* _GIVEN TASK_:
Rewrite the lines from the one containing "ОТДЕЛЬНОСТИ: ОТДЕЛЬНОСТИ -> ОПРЕДЕЛЕНИЕ" through the one containing "стремиться: стремиться -> словесного", both included, and swap "blue" for "green" while leaving everything else as it is.

* _DATASET_:
* Start *
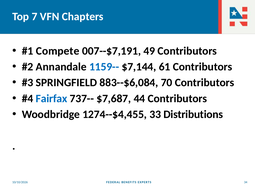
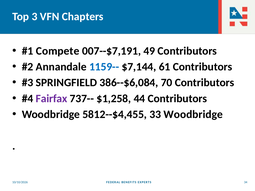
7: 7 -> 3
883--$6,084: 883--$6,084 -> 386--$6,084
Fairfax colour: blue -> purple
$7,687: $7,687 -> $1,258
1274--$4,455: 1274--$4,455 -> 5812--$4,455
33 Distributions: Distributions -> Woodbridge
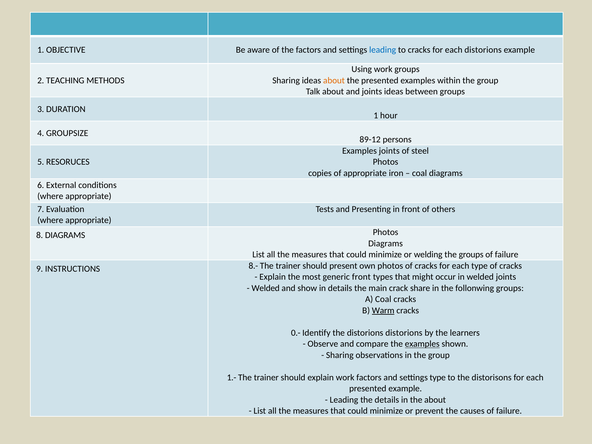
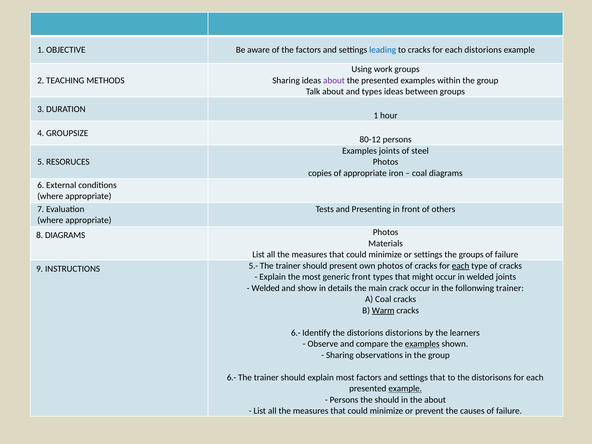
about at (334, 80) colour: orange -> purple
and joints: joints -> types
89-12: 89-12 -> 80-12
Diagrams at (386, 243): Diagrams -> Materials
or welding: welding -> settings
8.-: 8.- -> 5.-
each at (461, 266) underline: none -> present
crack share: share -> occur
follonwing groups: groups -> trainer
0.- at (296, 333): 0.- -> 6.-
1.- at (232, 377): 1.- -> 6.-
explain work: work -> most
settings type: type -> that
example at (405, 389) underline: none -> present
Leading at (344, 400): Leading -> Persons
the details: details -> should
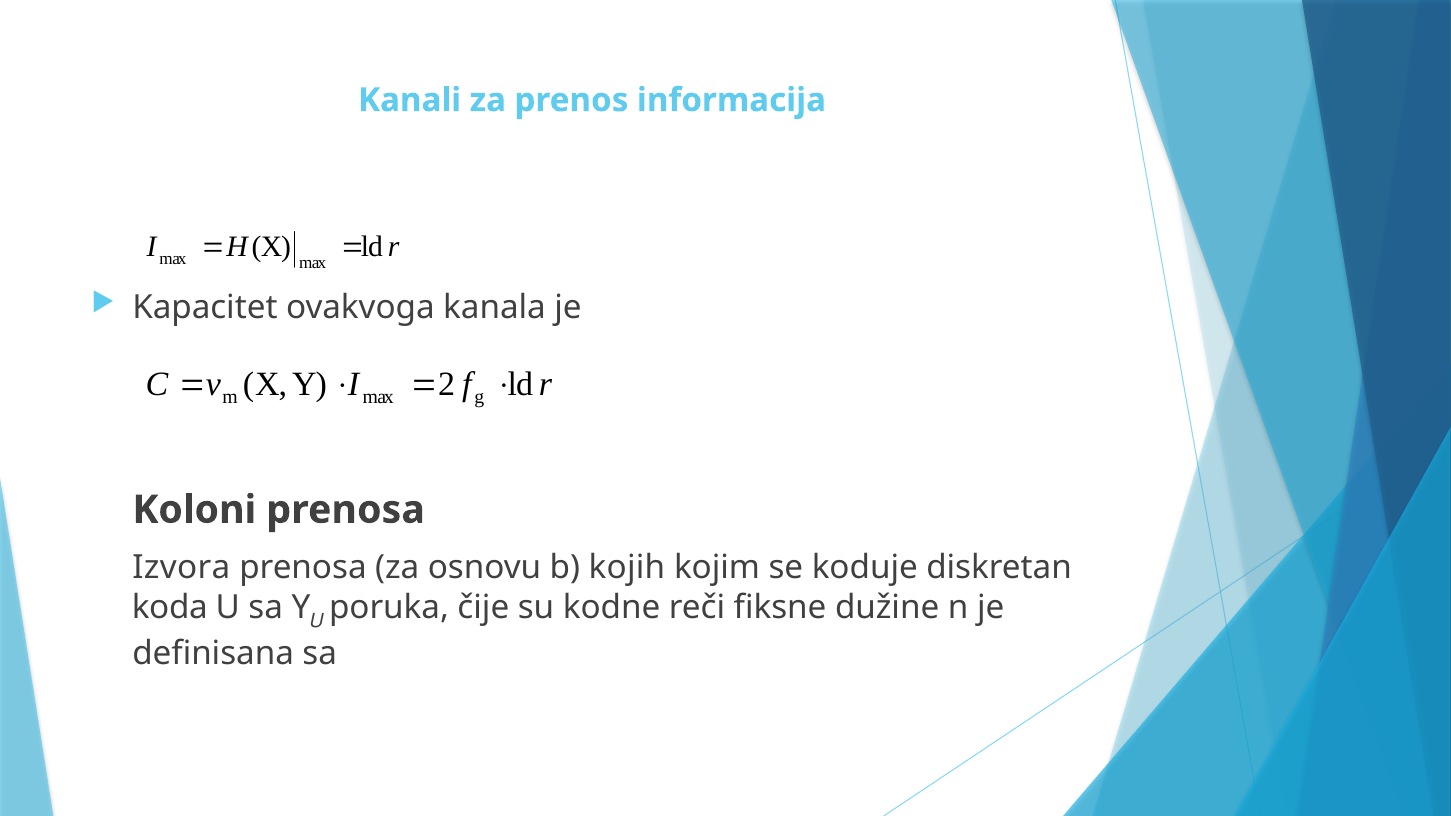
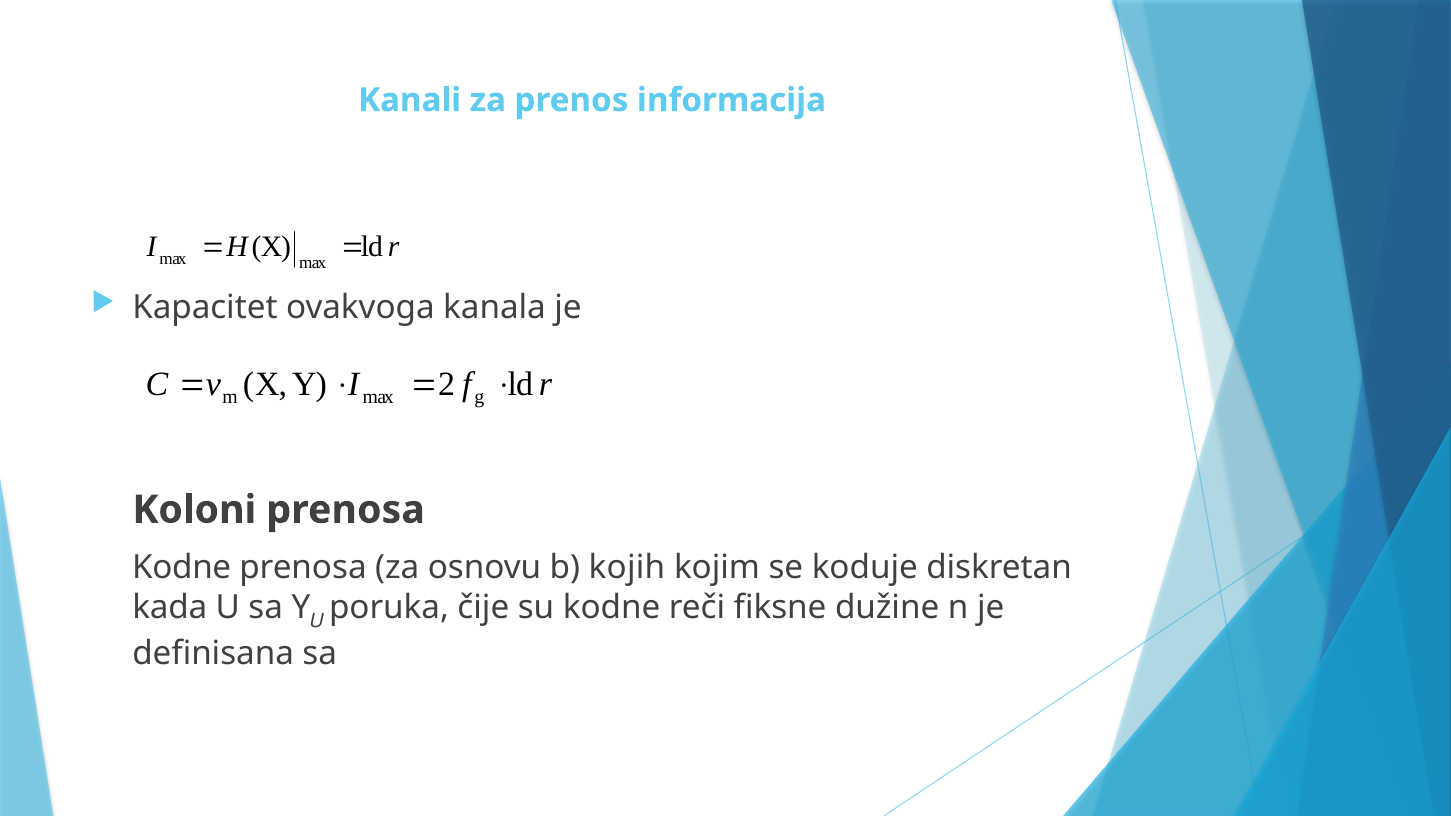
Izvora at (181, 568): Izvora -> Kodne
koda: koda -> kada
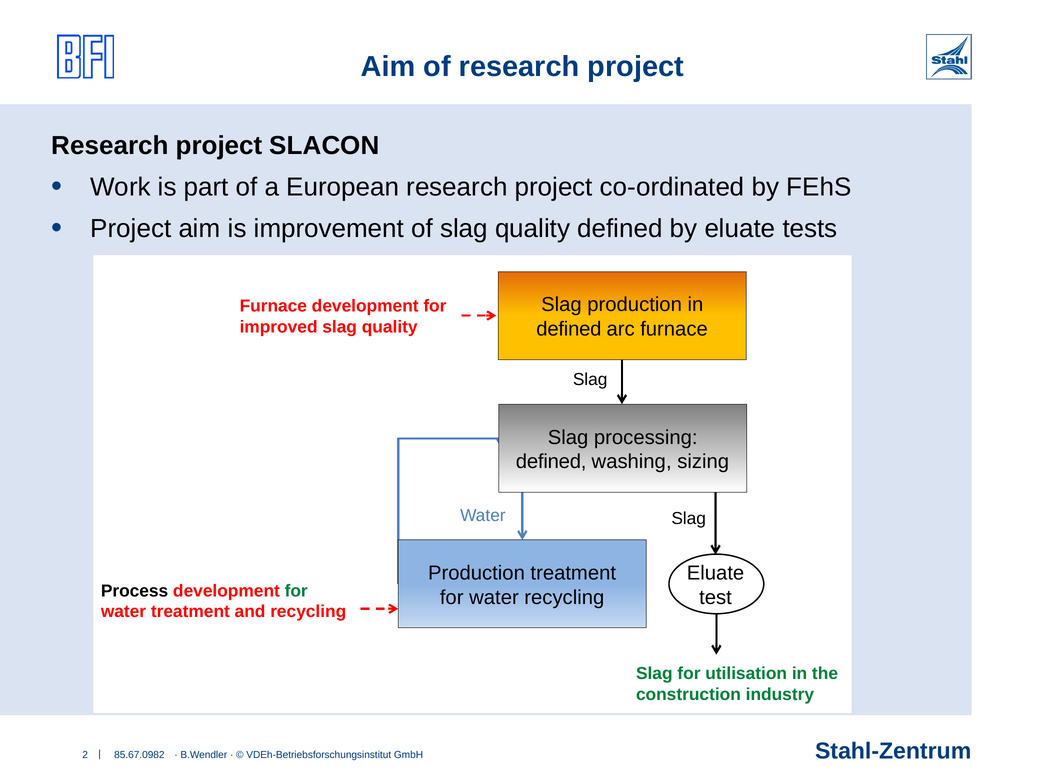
* End *
* Start *
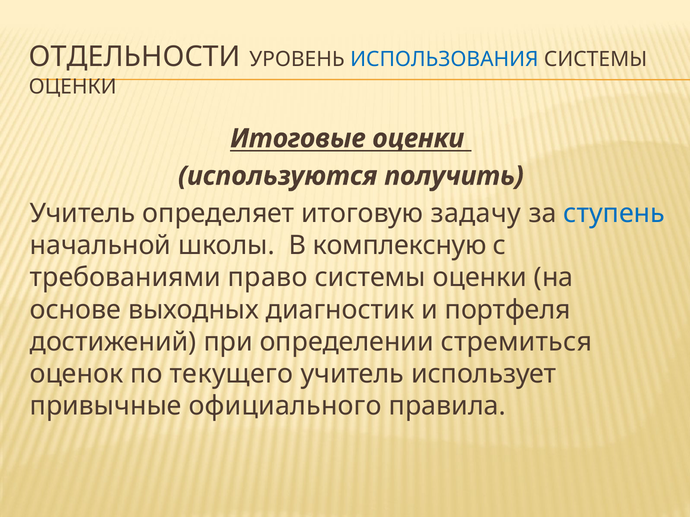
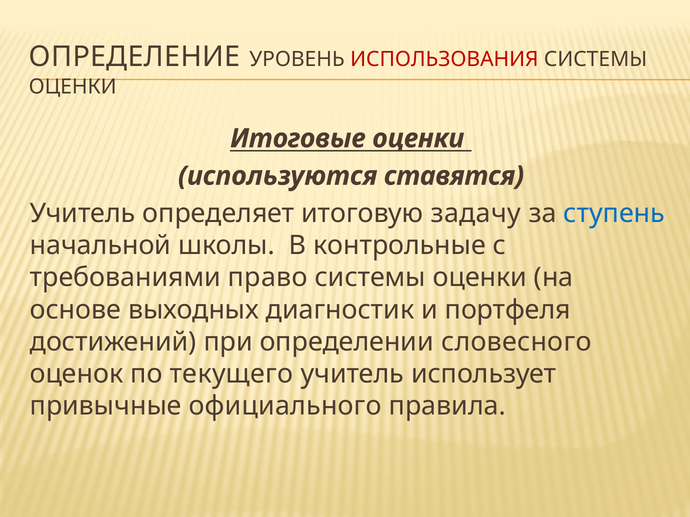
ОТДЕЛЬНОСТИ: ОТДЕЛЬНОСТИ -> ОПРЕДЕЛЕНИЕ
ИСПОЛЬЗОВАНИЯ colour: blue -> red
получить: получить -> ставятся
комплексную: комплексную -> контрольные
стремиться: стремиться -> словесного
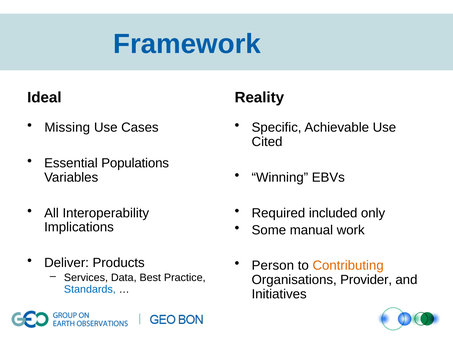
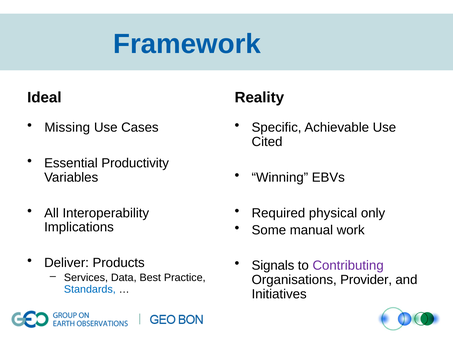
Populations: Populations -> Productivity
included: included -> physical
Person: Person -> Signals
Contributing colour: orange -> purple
* End *
* Start *
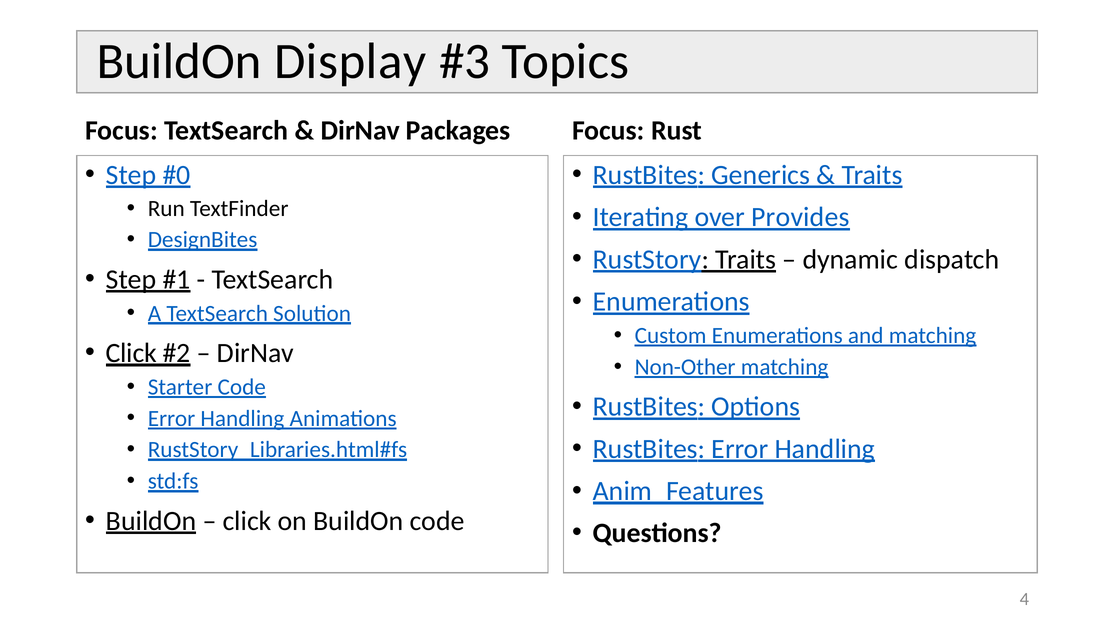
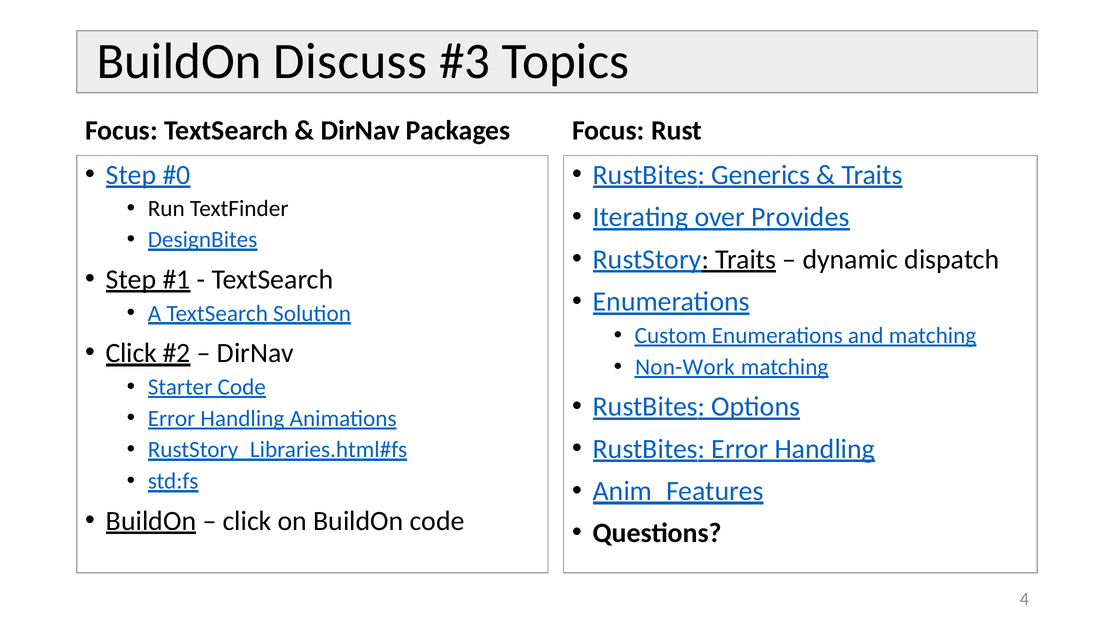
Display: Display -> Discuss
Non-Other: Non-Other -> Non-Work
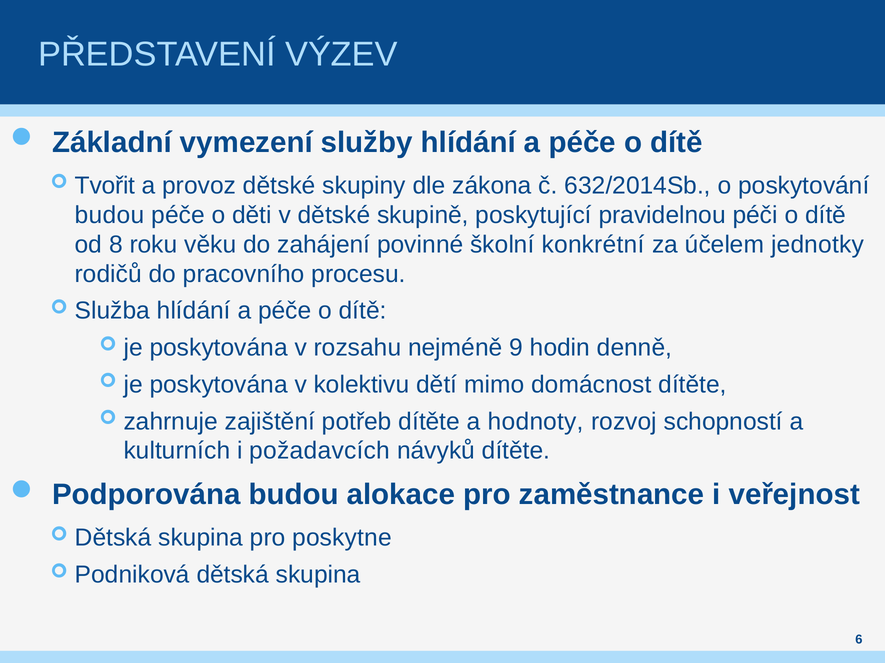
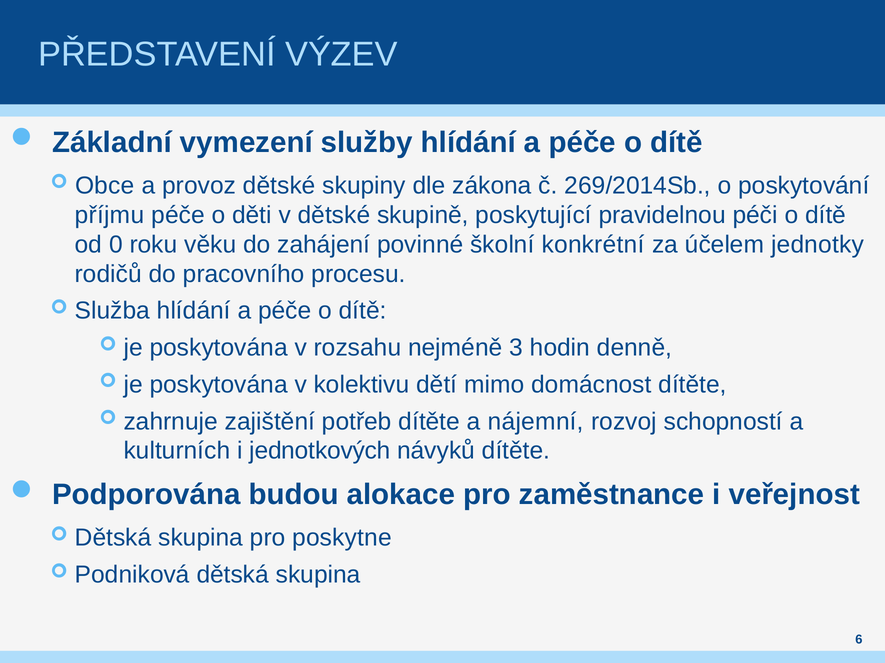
* End *
* _COMPLETED TASK_:
ОТДЕЛЬНОСТИ: ОТДЕЛЬНОСТИ -> ОПРЕДЕЛЕНИЕ
ИСПОЛЬЗОВАНИЯ colour: green -> red
получить: получить -> ставятся
комплексную: комплексную -> контрольные
стремиться: стремиться -> словесного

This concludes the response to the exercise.